If you’ve always wanted to know how Peter Pan grew up to be the Boy Who Would Not Grow Up, this is your chance: Come see the Middle School production ofPeter and the Starcatcher on Fri. Feb. 8 at 4pm and 7:30pm, and Sat. Feb. 9 at 7pm in the Pearl Street Meetinghouse. (Tickets are free but you’ll need to reserve them here).

Peter and the Starcatcher serves as a high seas prequel to the story of Peter Pan, who in this incarnation finds himself recently orphaned and on a ship called Neverland. There he meets Molly, who is on a mission to save a treasure trunk filled with secret “star stuff” from the marauding pirate, Black Stache. Banding together, Peter and Molly defend themselves and their treasure while learning about devotion, friendship, and love. Based on the 2004 novel, by Dave Barry and Ridley Pearson, the work was conceived for the stage by Roger Rees and Alex Timbers, with book by Rick Elice, and had its Broadway debut in 2012.

Seventh grader Zachary R., who had a featured role in the fall musical, plays the title role of Peter. He is joined by 35 fellow actors, supported by a crew of 14.

“I wanted to do something that was like a lighthearted romp,” says Director Lorna Jordan. “In the Heights (the fall musical) was super heavy with difficult material – there were some really big themes. [This is] super silly and super goofy. It’s traditionally done by a smaller troupe of actors. Because we tend to have 40 kids audition for the show and I don’t cut kids from Middle School shows — considering it takes so much courage and guts to get up there and audition — I always cast everybody. So I thought, ok, I can cast anyone I want because we have mollusks, and mermaids and pirates and sailors! They are really embracing it!”

Students are hard at work, learning blocking and memorizing lines. Sixth grader Cecily P. plays Black Stashe, a featured role and the “past version of Captain Hook.” Preparing for the role, Cecily said, “I had to look on the side of how things developed into the sooner-or-later Captain Hook. I was thinking I had to put in some pirate part but also some English part. It’s really fun doing …movements to become a different character. This play is really amazing,” said Cecily, “and how it’s being performed by our age students is really phenomenal.”

Zachary R. plays Peter

Peter S.

Cecily P.

Pearl W.

Eighth grader Peter S., is the production’s Assistant Stage Manager. “This is my first time working as a stage manager, or any position on a stage crew, though forthe last two years I have been a cast member in school plays. Really I was sort of thrown into it. I was able to watch Lorna direct the play and I got some tips from a previous stage manager who is much more experienced than I am. I feel like it’s a very different experience being on the stage than being off it.”

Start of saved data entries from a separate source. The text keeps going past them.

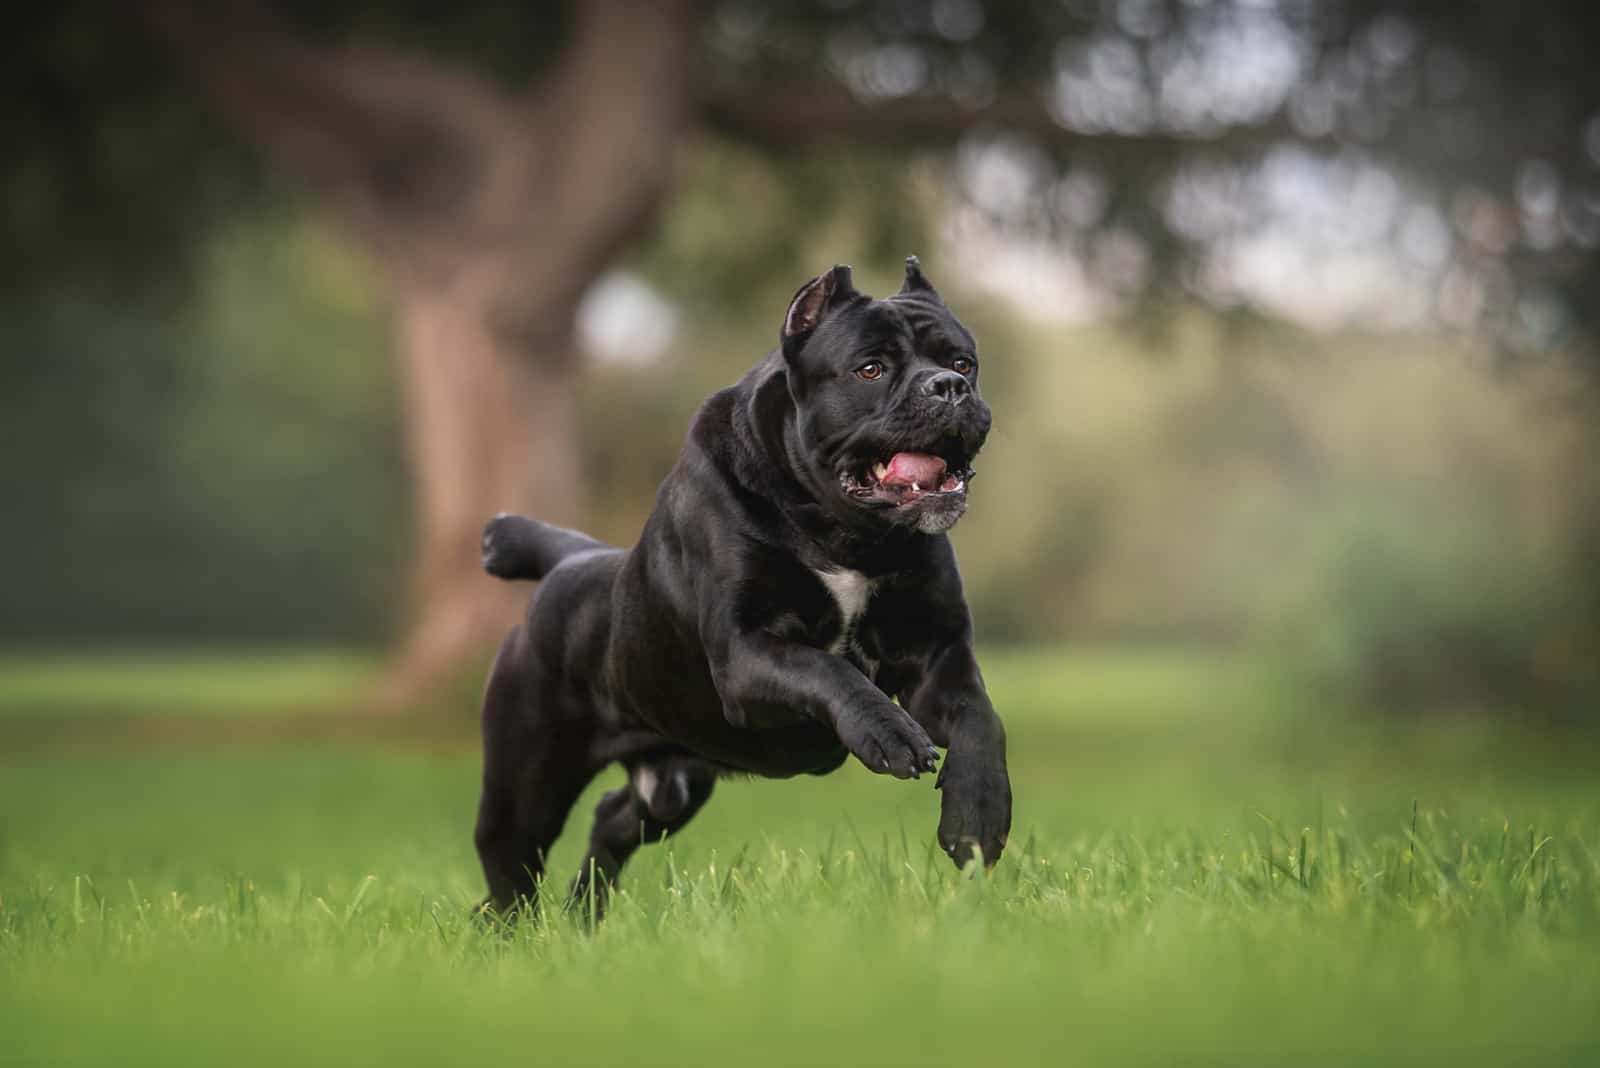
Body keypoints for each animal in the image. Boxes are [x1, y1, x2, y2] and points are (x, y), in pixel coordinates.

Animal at [467, 254, 1011, 914]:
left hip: (673, 783)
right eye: (870, 368)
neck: (845, 533)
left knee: (615, 819)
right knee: (510, 862)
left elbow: (981, 721)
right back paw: (515, 925)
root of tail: (571, 561)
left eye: (963, 362)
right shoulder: (746, 651)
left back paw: (584, 914)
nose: (948, 387)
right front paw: (888, 733)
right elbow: (827, 669)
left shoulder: (938, 654)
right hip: (527, 781)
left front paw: (978, 819)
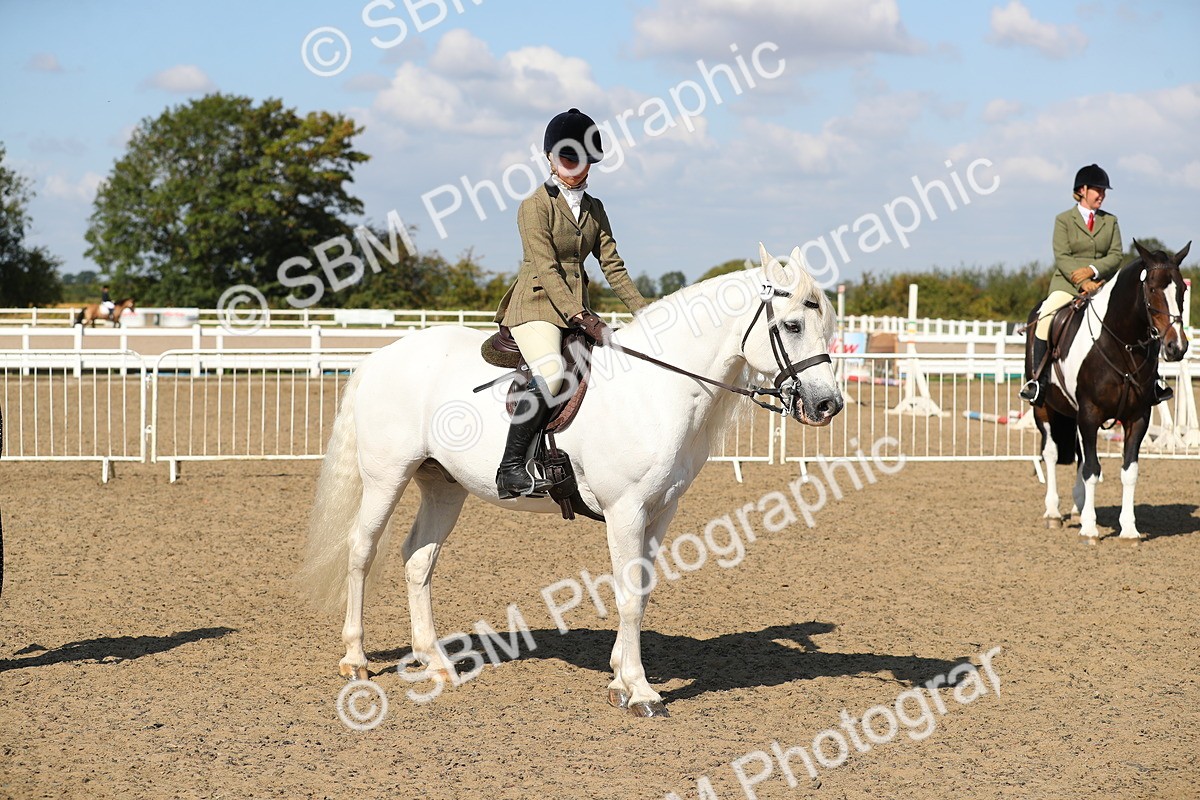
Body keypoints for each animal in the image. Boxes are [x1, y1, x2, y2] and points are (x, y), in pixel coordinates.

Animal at [300, 245, 844, 717]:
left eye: (828, 325)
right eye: (792, 324)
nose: (827, 405)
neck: (655, 388)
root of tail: (379, 357)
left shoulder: (660, 511)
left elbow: (643, 591)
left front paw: (619, 676)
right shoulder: (625, 511)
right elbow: (628, 596)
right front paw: (640, 690)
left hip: (443, 486)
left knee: (418, 559)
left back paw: (435, 662)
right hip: (385, 477)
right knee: (361, 550)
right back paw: (356, 660)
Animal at [1027, 240, 1191, 543]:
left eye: (1182, 291)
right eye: (1152, 289)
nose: (1177, 347)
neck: (1121, 344)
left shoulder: (1137, 418)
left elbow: (1129, 471)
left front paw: (1128, 529)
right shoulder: (1090, 413)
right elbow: (1092, 469)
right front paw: (1090, 530)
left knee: (1080, 455)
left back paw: (1078, 509)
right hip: (1042, 408)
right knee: (1052, 453)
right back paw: (1054, 513)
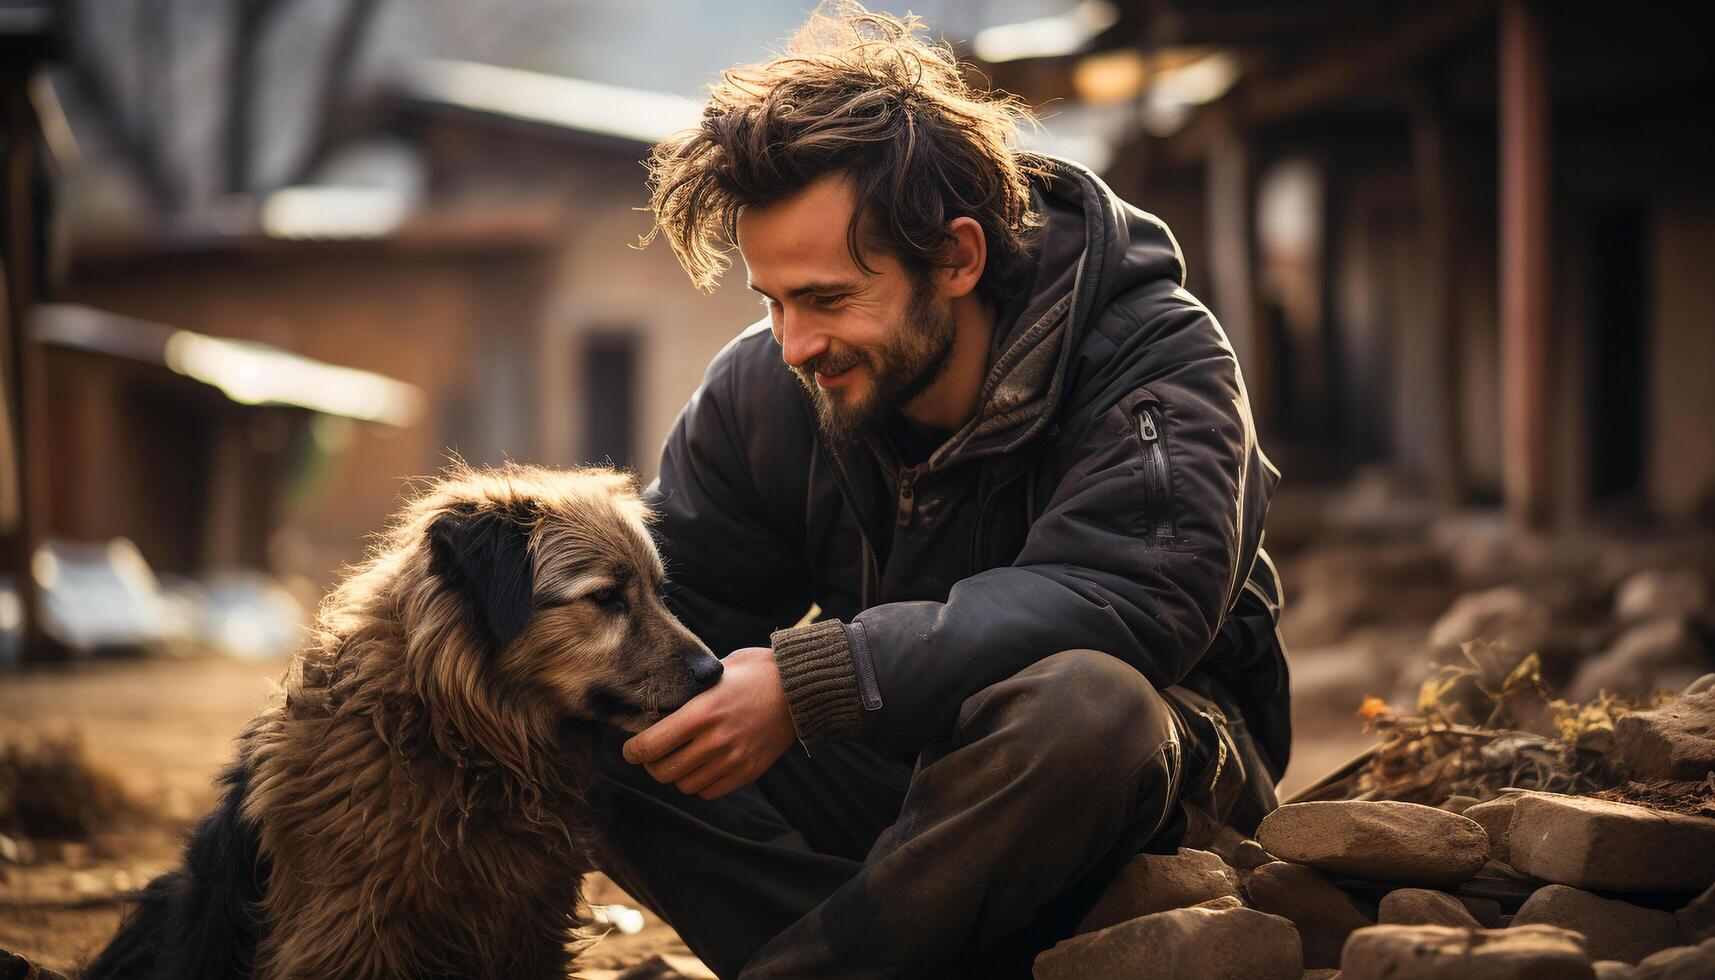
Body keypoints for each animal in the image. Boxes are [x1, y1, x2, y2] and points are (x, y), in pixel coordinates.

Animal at [88, 466, 716, 980]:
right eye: (606, 598)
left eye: (659, 593)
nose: (714, 673)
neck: (452, 738)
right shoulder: (348, 937)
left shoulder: (531, 927)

Lorna has done two shows annually for eight years at BFS. “This would be my 16th full-length play!” she says. The difference between the musical and the Middle School production? “The one thing I love about the musical…the fact that there is so much overlap between the upper schoolers and the middle schoolers…I think there are friendships that are forged that the kids don’t even ever expect and kids are being taken under the wing…I think it’s so great that it goes from one to the next because they get exposed to these older actors and kids who have done these shows for a long time and they learn from them. Then they come here and they are more prepared than they would have been.”

The most difficult part of being in the play? “The hardest part,” says Peter, is the exhaustion of coming in every day and giving it what you got; it tires you out and then you get home at six and you have to do all your homework.”

And the best? “We have a lot to give to what this show is about,” says Pearl W, the head mermaid. “This play is just so funky and original and the ideas in it are so…they’re such nonsense that it just makes you laugh. There’s just so many crazy things that it’s a really different and fun experience,”

“We have some really talented actors and a really amazing set,” says Peter. As for Cecily? “It just takes people back to that Peter Pan feeling.”